▶ [Reading text]:
/---

Over the past several months, a number of SQL injection attacks have been targeted at systems running Microsoft IIS and Microsoft SQL Server, and thousands of those systems were victims because of poor Web site security. Some of the attacks use specialized automation tools that can query Google for vulnerable Active Server Pages (ASP) and subsequently attack the sites on which those pages reside.

In April, Bojan Zdrnja posted a fairly detailed analysis of one such tool in the SANS Handler's Diary blog at isc.sans.org/diary.html?storyid=4294. Then in May, SecureWorks said that it had detected a SQL injection exploit tool that was compounding matters even further. The tool was discovered as it was being pushed out to a big botnet, and, of course, the tool made all the bots capable of launching SQL injection attacks. You can read about the exploit tool at
www.secureworks.com/research/threats/danmecasprox.

It's probably safe to say that just about all of the successful exploits were a direct result of poor Web application coding practices, as well as a lack of adequate failsafe security defenses. Failure to properly sanitize user-provided input will invariably lead to a security breach. However, using a strong back-end Web application security system can help stop malicious code that makes its way past any sanitation code that's built into your Web applications.

Last week, to help with proper coding practices, Microsoft stepped up to offer some advice. The company released the security advisory, "Rise in SQL Injection Attacks Exploiting Unverified User Data Input" (www.microsoft.com/technet/security/advisory/954462.mspx), which outlines three tools that can be used to find and fix coding problems.

One of the tools, Scrawlr, is relatively new and provided by HP. The tool will crawl a Web site to look for SQL injection attack vectors. In the security advisory, Microsoft also reminds administrators of its long-standing UrlScan tool, which is now available as a version 3.0 beta. Both of these tools scan the publicly exposed side of a Web site. To dig deeper, actual source code can be examined for vulnerabilities by using Microsoft's Source Code Analyzer for SQL Injection tool. However, be aware that the tool can examine only ASP code that's written with VBScript, and it doesn't parse all types of ASP constructs. In other words, the tool has its limitations.

Other scanning tools you might consider using to protect your Web site include Acunetix Web Vulnerability Scanner, Cenzic Hailstorm, N-Stalker Web Application Security Scanner, NT OBJECTives NTOSpider, WhiteHat Sentinel, IBM Rational AppScan, HP WebInspect, Next Generation Security Software NGSSQuirreL, and IPLocks Armour.

\---

▶ [Entries supplied]:
/---

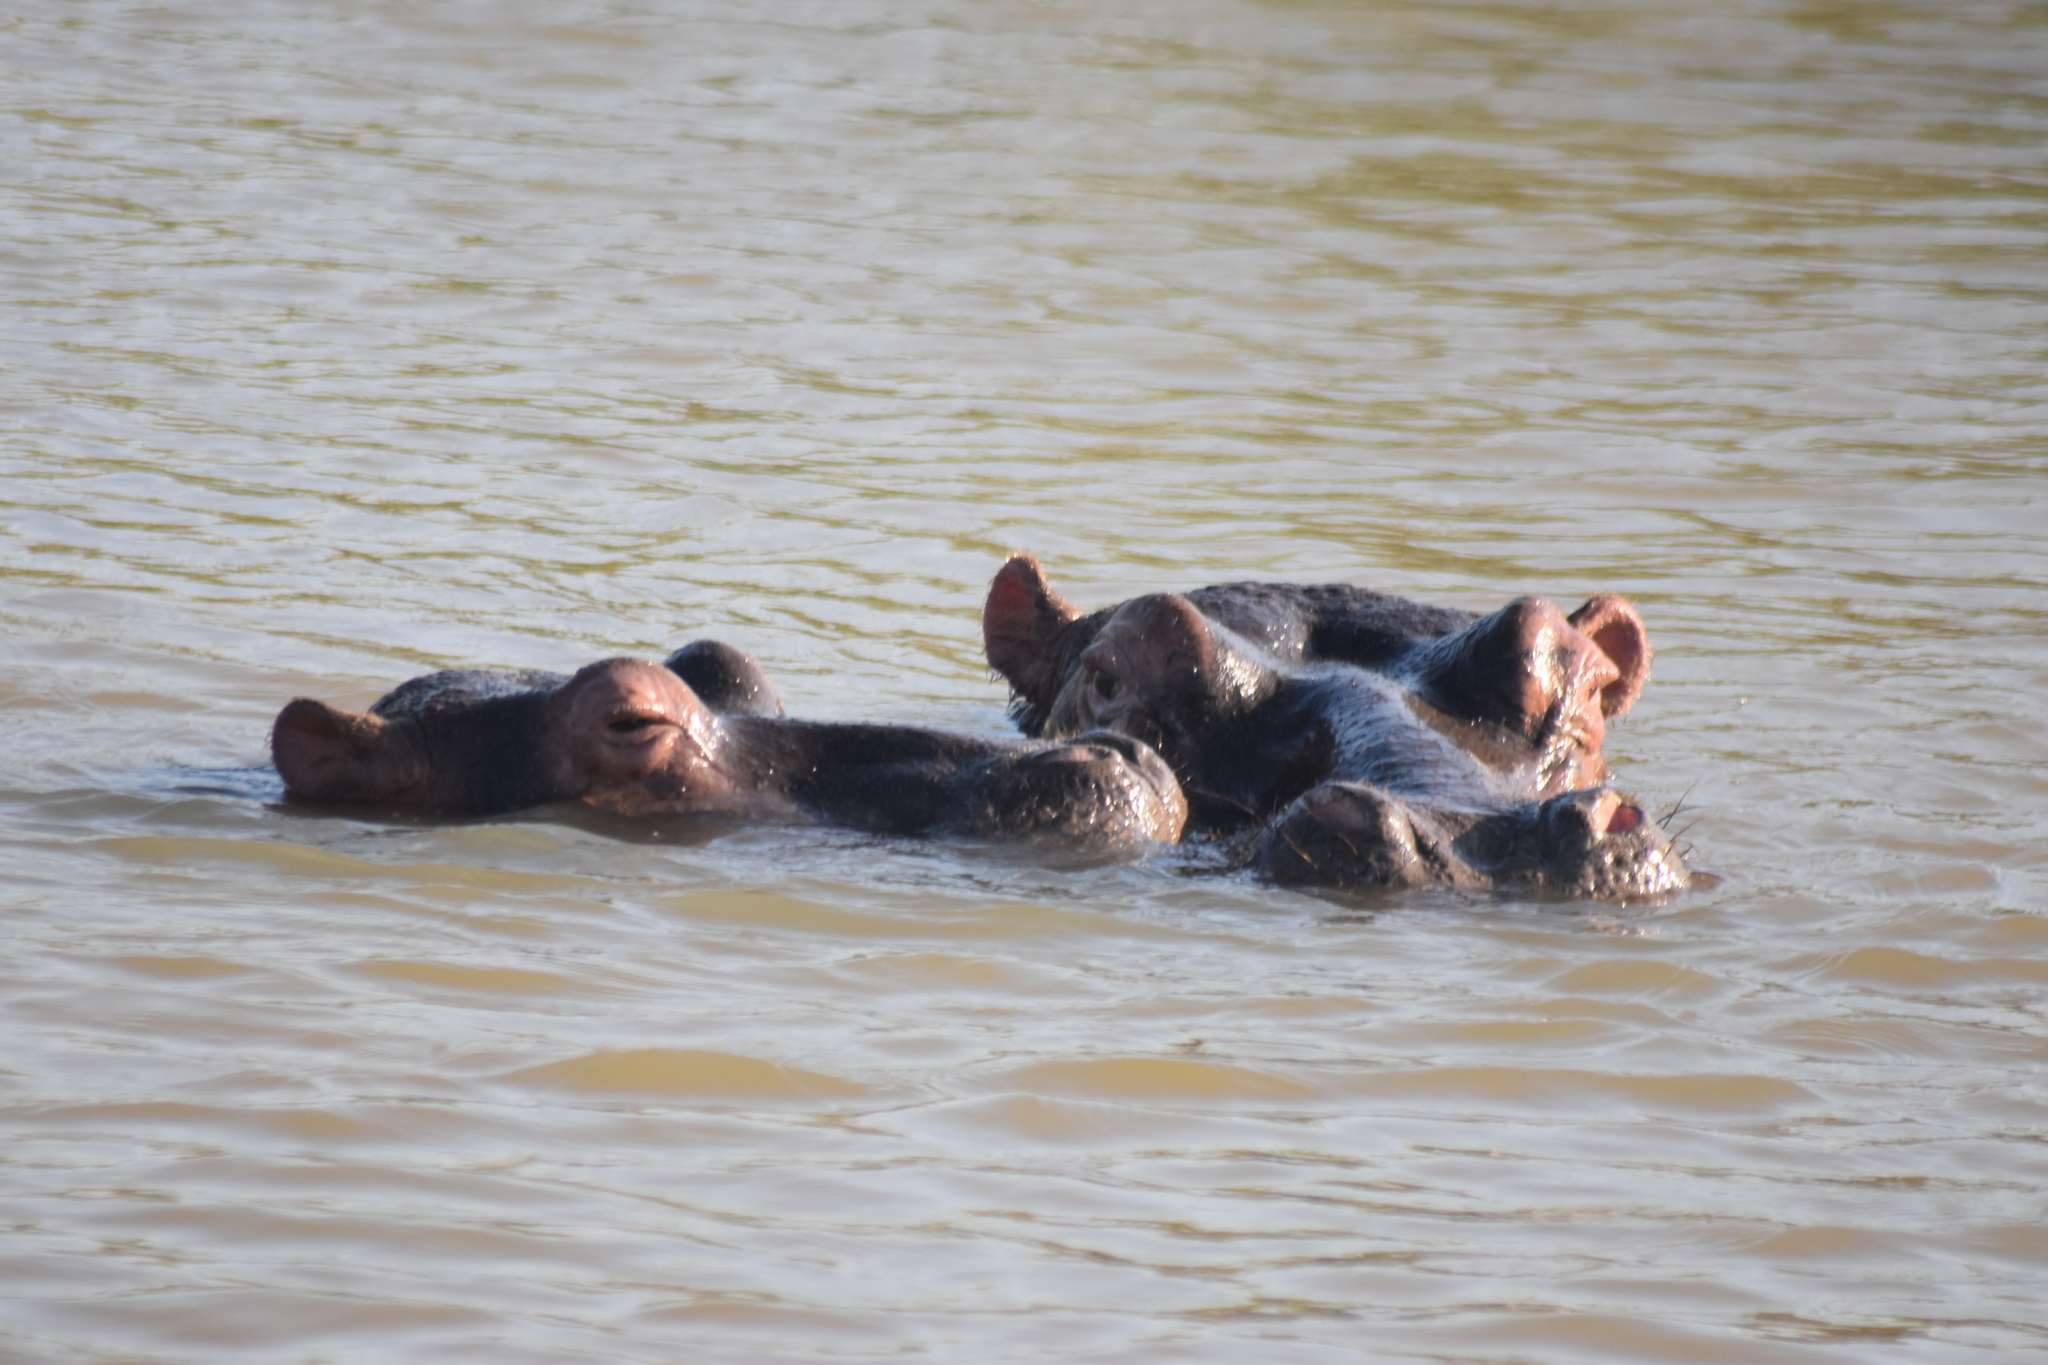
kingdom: Animalia
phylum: Chordata
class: Mammalia
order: Artiodactyla
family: Hippopotamidae
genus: Hippopotamus
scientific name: Hippopotamus amphibius
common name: Common hippopotamus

\---

▶ [Work order A]:
Answer these from the SQL injection article, one line each:
(i) Who posted a detailed analysis of one automation tool in April, and on which blog?
(ii) Which company provides Scrawlr?
(iii) Which version of UrlScan is now available?
▶ [Work order B]:
For each statement, say whether it agrees with the SQL injection article. Answer yes or no and quote the words that decide it.
(i) SecureWorks found the exploit tool while it was being pushed out to a botnet.
(ii) Microsoft's Source Code Analyzer for SQL Injection can examine ASP code written in any language.
(iii) Microsoft's security advisory outlines five tools for finding and fixing coding problems.
▶ [Work order C]: Write out the part of the SQL injection article that begins at the words "Over the past" and ends after "those pages reside.".

▶ [Reply A]:
(i) Bojan Zdrnja, on the SANS Handler's Diary blog.
(ii) HP.
(iii) Version 3.0 beta.

▶ [Reply B]:
(i) Yes: "The tool was discovered as it was being pushed out to a big botnet"
(ii) No: "the tool can examine only ASP code that's written with VBScript"
(iii) No: "which outlines three tools that can be used to find and fix coding problems"

▶ [Reply C]:
Over the past several months, a number of SQL injection attacks have been targeted at systems running Microsoft IIS and Microsoft SQL Server, and thousands of those systems were victims because of poor Web site security. Some of the attacks use specialized automation tools that can query Google for vulnerable Active Server Pages (ASP) and subsequently attack the sites on which those pages reside.